Agent Trace RFC
3 points by joshka
3 points by joshka
As agents write more code, it's important to understand what came from AI versus humans.
Is it?
i would like to have a way, at my day job, to glance at a PR diff and know whether certain lines were generated verbatim by claude. if i see a human being doing something that doesn’t match our best practices, i can imagine there are reasons they might have done so, and then try to understand them. perhaps they had a good reason that i don’t immediately see. if i know a line was fabricated without any underlying cognition, i can short circuit and just say “we don’t do things that way, do it this way and teach claude to do it this way in the future.”

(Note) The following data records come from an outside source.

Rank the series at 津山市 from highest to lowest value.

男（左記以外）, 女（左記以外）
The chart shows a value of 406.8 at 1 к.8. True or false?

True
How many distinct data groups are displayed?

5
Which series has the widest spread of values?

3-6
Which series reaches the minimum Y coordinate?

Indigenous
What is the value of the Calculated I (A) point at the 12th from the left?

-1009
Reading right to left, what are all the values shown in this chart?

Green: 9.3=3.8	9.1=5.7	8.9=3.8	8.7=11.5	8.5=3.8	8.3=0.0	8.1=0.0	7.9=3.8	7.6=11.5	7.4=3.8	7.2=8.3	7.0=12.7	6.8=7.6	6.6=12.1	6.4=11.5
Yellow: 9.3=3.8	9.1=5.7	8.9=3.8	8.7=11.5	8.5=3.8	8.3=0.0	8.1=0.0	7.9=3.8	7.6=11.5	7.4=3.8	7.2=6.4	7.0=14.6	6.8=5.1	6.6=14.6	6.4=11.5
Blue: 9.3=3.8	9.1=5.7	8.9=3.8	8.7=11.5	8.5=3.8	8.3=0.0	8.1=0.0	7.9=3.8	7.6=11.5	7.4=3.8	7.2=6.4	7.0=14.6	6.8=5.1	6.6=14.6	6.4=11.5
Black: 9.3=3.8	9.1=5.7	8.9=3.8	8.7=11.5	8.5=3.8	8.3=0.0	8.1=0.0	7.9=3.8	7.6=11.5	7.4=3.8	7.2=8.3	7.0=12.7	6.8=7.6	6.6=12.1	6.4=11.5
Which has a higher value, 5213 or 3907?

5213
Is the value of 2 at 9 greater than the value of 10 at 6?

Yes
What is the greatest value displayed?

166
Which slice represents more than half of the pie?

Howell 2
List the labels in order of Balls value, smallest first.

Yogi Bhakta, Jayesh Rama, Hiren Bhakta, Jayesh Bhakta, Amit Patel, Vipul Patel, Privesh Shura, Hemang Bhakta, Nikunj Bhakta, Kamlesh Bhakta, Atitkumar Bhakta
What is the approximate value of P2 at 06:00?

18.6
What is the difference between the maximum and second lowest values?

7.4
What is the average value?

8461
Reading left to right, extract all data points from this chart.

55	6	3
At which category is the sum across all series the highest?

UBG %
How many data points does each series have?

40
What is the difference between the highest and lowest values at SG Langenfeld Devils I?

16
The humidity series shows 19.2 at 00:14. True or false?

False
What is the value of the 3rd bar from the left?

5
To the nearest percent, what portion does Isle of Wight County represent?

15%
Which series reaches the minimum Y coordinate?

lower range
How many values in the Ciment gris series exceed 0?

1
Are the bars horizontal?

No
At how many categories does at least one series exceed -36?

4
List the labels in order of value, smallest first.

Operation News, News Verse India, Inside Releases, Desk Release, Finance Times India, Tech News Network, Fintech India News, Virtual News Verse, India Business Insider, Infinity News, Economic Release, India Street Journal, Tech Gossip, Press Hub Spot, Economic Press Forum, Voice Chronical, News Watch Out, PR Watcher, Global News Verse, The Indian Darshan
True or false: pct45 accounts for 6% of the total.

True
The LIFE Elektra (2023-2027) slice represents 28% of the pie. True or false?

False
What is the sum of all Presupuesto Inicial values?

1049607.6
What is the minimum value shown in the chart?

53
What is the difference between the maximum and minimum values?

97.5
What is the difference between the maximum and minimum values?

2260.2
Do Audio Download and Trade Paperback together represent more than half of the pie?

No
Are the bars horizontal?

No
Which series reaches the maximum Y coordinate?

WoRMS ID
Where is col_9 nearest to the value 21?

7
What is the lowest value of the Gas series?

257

maybe they will come back and tell me “no actually claude’s idea makes sense,” and at that point i can engage further. most of the time, it ends up with someone saying “oh that was just what claude came up with.” i find it frustrating when i waste time trying to understand why someone made a decision, when they didn’t actually make any decision at all.
…all that being said, i am not immediately convinced that the strategy outlined in this RFC is the right one to achieve those aims. but i do see value in line or even span level attribution for LLM generated text.
yeah - I'm not 100% convinced of it either. Mostly I submitted this as I was curious what others thought of it more generally.
yes - somewhat. There are legal implications for one (potentially - depending on jurisdiction and the current perspective on what authorship means in the age of technology), as well as process perspectives (i.e. you can only improve that which you measure).